● Text shown:
[START]

Courtesy of Mish.
In the wake of the Gold Flash Crash six days ago in which prices suddenly plunged then recovered, numerous people have been wondering “who is the culprit”.
Will the Real Manipulator Please Stand Up?
At the top of the heap in demanding an investigation is a guest post article on ZeroHedge, written by Russ Winter, Open Letter to Gold Investors: Will the Real Manipulator Please Stand Up.
Winter maintains “The real debate should center on who is really conducting this gold attack activity. Financial journalists should be looking at this as well.”
I am amused by this kind of waste of time, but even more amused by the details that Winter disclosed.
The Commodity Futures Trading Commission’s most recent banker participation report on positions as of Dec. 1 shows the U.S. banks as four participants. They are not identified by name, but historically and deductively, JP Morgan is the largest and most dominant participant. Over the last quarter this report has shown that the four big banks have continued to build a net-long position, now at 57,408 futures contracts, or 5.741 million ounces.”
So is JP Morgan the short manipulator of gold as some suggest? At one time perhaps, but now I believe the answer is unequivocally “no” and, in fact, the complete opposite. JP Morgan and the three other U.S. banks have a large net-long position equal to nearly 15% of Comex open interest.

[END]

● Your tasks:
1 – Decide whether each statement agrees with the article on the gold flash crash, answering yes or no and quoting the words that settle it: (a) The crash took place six days before the article was written. (b) The trading commission's report names the four U.S. banks. (c) The four big banks have been building a net-short position.
2 – Answer from the article on the gold flash crash:
(a) Who wrote the guest post on ZeroHedge?
(b) As of what date does the banker participation report show positions?
(c) What share of Comex open interest does the banks' net-long position equal?
3 – Carry on the article on the gold flash crash from its final sentence.
The rows have no connection to the article on the gold flash crash.

● Records from a data collection:
[START]

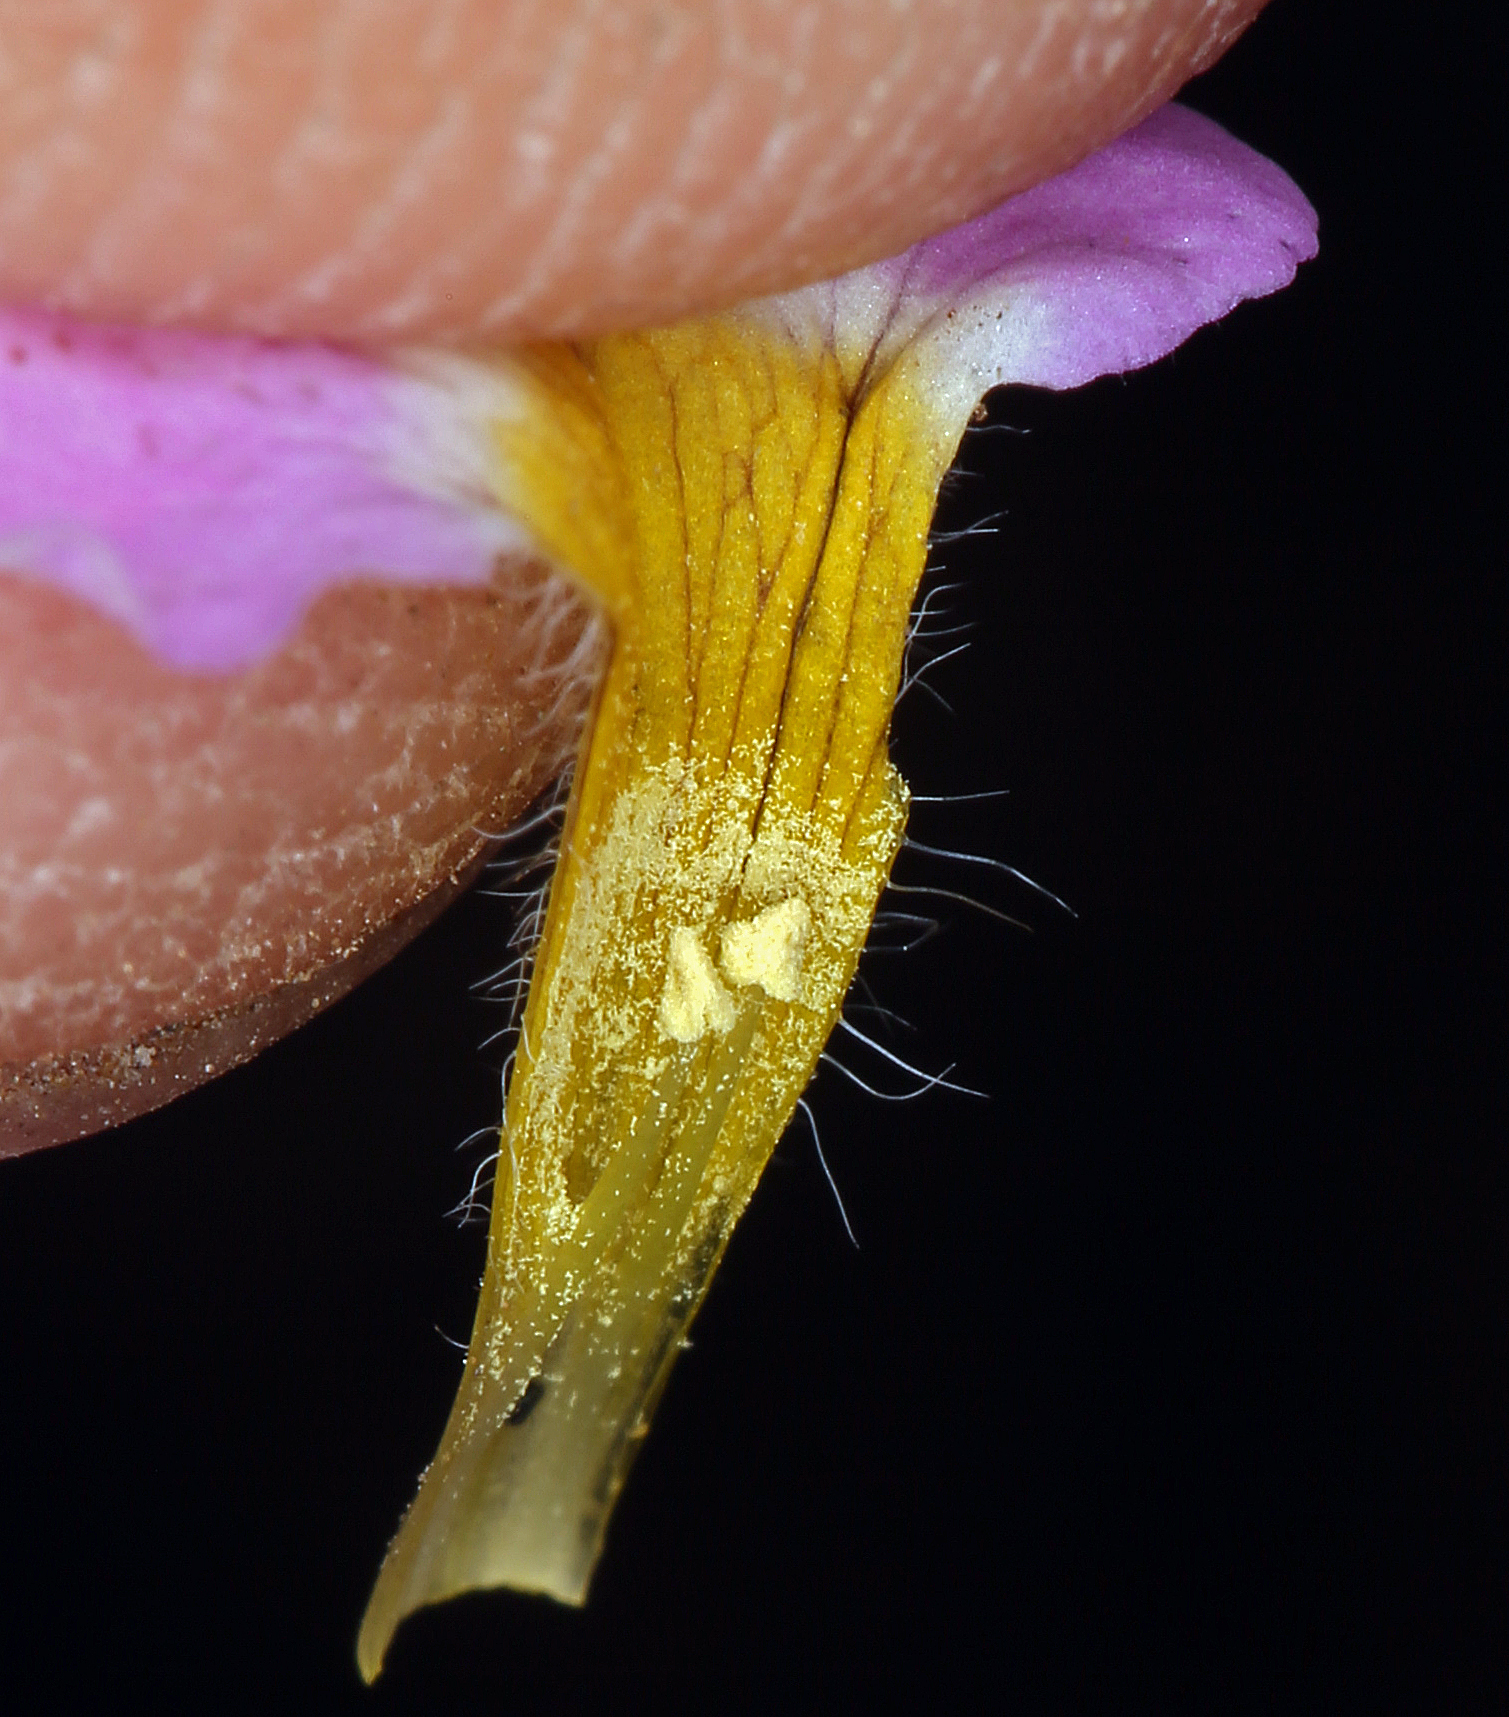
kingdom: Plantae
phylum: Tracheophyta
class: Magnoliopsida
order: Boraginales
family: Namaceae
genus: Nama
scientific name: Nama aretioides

[END]

● Expected responses:
1 –
(a) Yes: "In the wake of the Gold Flash Crash six days ago"
(b) No: "They are not identified by name"
(c) No: "the four big banks have continued to build a net-long position"

2 –
(a) Russ Winter
(b) Dec. 1
(c) Nearly 15%

3 –
When Shorts Cover
For years we heard from GATA and others “JPMorgan and the gold shorts will be blown out of the water and eventually forced to cover their shorts at higher and higher prices. Gold will go to the moon”.
What happened? Somewhere along the line, JPMorgan became net long as the price of gold plunged. Now we are in search of a different elusive force allegedly suppressing the price of gold.
It’s always someone. And the same ridiculous articles appear over and over, with fingers occasionally changing the direction of the “big point”.
What Happened?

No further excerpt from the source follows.